Navigating 1099 Forms in the OBBBA Era: A Complete Guide for the 2025 Tax Season
By: David L. Marrison, Field Specialist, Farm Management, Barry Ward, Director of the OSU Income Tax Schools and Jeff Lewis, Attorney and Program Coordinator- OSU Extension.
It is tax season! With tax returns set to be accepted by the IRS starting January 26 it is crucial for individuals and businesses to stay on top of important tax reporting deadlines. This is especially important this year due to the passage of the One Big Beautiful Bill Act (OBBBA) last July. This legislation significantly affects federal taxes, credits and deductions. Some of these provisions took effect in 2025 while others in 2026.
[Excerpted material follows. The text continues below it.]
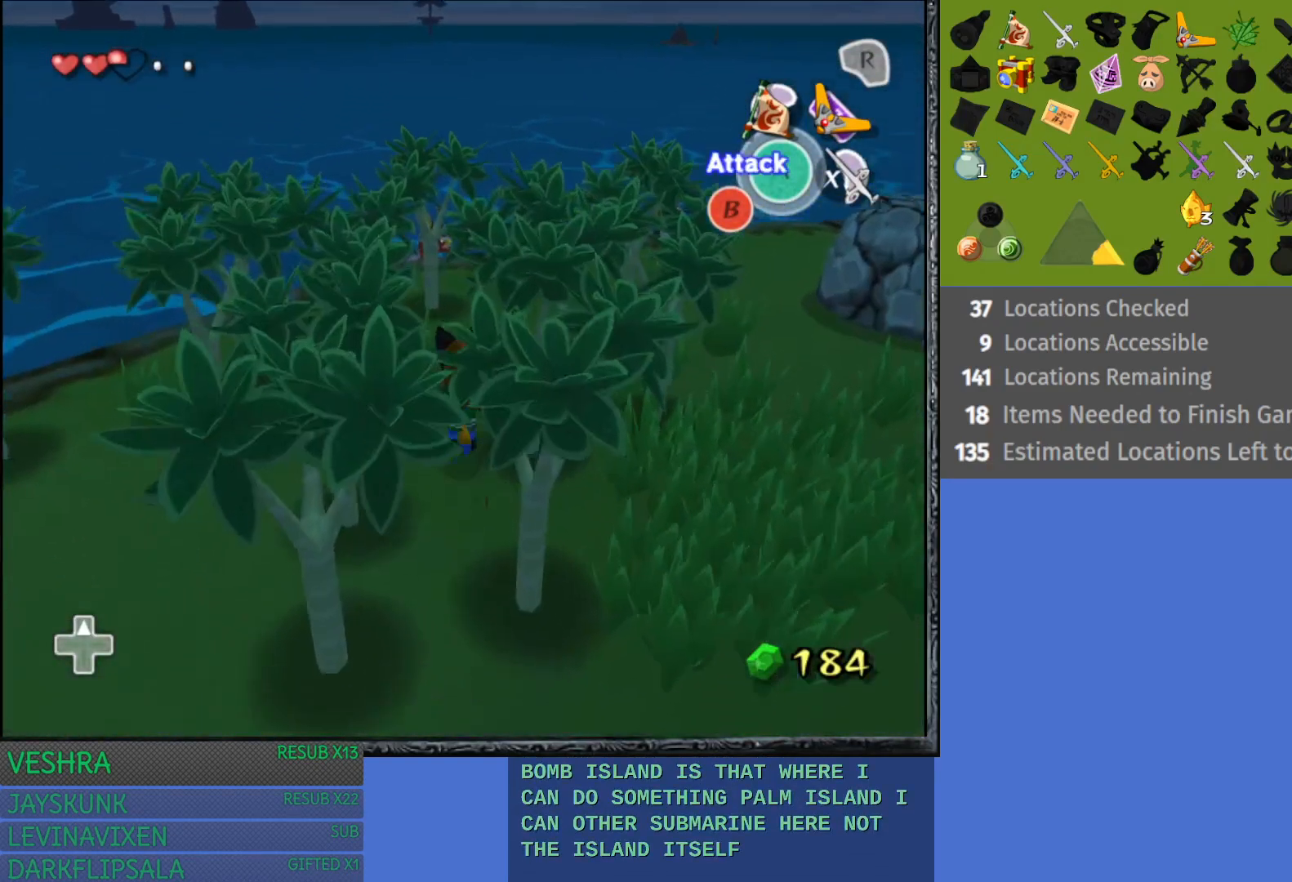
{"buttons": [], "left_stick": "up", "right_stick": "center", "events": []}
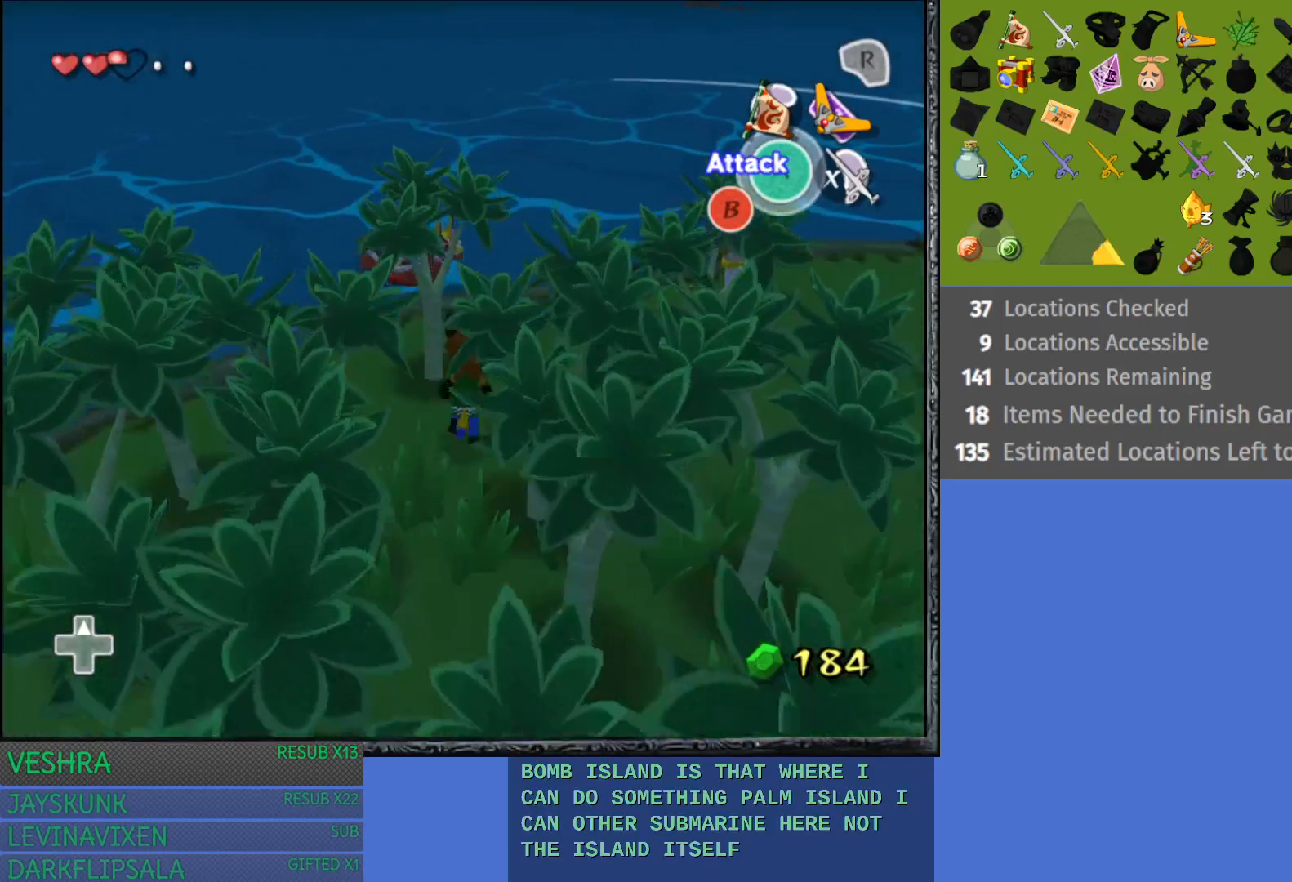
{"buttons": [], "left_stick": "up-left", "right_stick": "center", "events": [[383, "left_stick", "up-left"]]}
One of the important tax reporting areas to review in January are the guidelines and deadlines for 1099 forms. These 1099 forms, which report various types of non-wage income, need to be furnished to taxpayers by January 31. Additionally, copies also need to be sent to the IRS by the January 31st deadline (with a few exceptions) to avoid penalties and to ensure timely processing of tax returns.
This article will provide an overview of 1099 forms, highlighting the specifics of the 1099-NEC, 1099-MISC, and 1099-K forms. Additionally, we will share reporting deadlines, penalties for non-reporting, provide resource links from the IRS, and changes to the 1099 forms due to OBBBA. So, let’s dive in!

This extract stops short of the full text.